Franklin, who was handpicked by President Clinton to head his Commission on Racial Relations, was one of the many star witnesses called to the stand to help Michigan's law school defend what is effectively a two-track admission system. Analyses of the school's admission data show that the relative odds of acceptance for black candidates, when averaged over six years, are 234.5 times better than those of whites with the same GPA and LSAT scores. This means that Michigan presumptively admits all but the worst black candidates and presumptively rejects all but the best white candidates.
Franklin grew up in the Jim Crow South and is an ardent supporter of affirmative action programs. Thus, in the university's calculation, he was ideally suited to help it establish not just that such blatant disparity is justified but that those who oppose it are closet segregationists.
Franklin did, indeed, hold the court spellbound with harrowing tales of growing up black in a racist America. But things took a surprising turn when he was cross-examined by the plaintiff's attorney, Larry Purdy.
Purdy: You oppose using different qualification to permit athletes to come into a school from others that are non-athletes, correct?
Purdy: You oppose using different qualification for legacies, you don't think they should have a lower qualification to come to their school?
Franklin: I believe in using standards that are standards.
Purdy: You do not support the admission of less qualified minority applicants over more qualified Asian or white applicants?
Franklin: That's right.
In other words, giving minority students a little leg up when they are academically equal to other candidates is one thing, but selectively lowering standards to satisfy a tacit quota is quite another. Michigan's 30-plus lawyers could not persuade Franklin to take back the implication of his remarks. Indeed, as the plaintiffs argued, this is against the ruling precedent in this litigation, University of California vs. Bakke in 1978, which allows universities to use race as a, but not the, factor in admissions.

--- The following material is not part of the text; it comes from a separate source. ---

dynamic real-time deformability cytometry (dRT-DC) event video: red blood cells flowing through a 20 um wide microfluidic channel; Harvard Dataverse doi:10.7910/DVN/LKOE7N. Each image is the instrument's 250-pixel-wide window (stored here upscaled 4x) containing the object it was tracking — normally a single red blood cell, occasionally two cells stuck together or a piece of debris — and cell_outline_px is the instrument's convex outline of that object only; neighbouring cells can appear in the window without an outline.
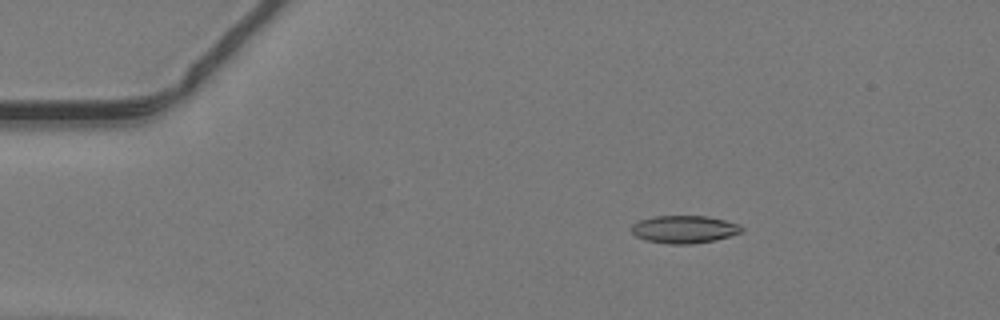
{"species": "common noctule bat (a hibernating species)", "species_latin": "Nyctalus noctula", "temperature_condition": "warm", "stored_images_in_passage": 48, "camera_frame_rate_fps": 3000, "um_per_image_px": 0.085, "animal": {"sex": "male", "body_mass_g": 19.2, "forearm_length_mm": 51.8}, "frame": {"image": 1, "passage_image": 9, "time_ms": 2.667, "image_size_px": [1000, 320], "cell_outline_px": [[744, 228], [740, 232], [716, 240], [692, 244], [668, 244], [644, 240], [636, 236], [632, 232], [632, 224], [640, 220], [652, 216], [708, 216], [740, 224]], "centroid_in_image_um": [58.14, 19.49], "position_along_channel_um": 26.9, "area_um2": 17.8}}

Franklin's concurrence with this reading of Bakke constituted a remarkable rebuke of Michigan's admission system. "It was the turning point in the case," remembers the Center for Individual Rights' Terry Pell, who represented the defendant, Barbara Grutter. District Court Judge Bernard A. Friedman, in ruling against Michigan, noted as much. "Professor Franklin believes that the abolishment of affirmative action at universities is a step toward resegregation," Friedman wrote. "However he also expressed the belief that academic standards should not be lowered for minority students and all students should be judged on their individual merits."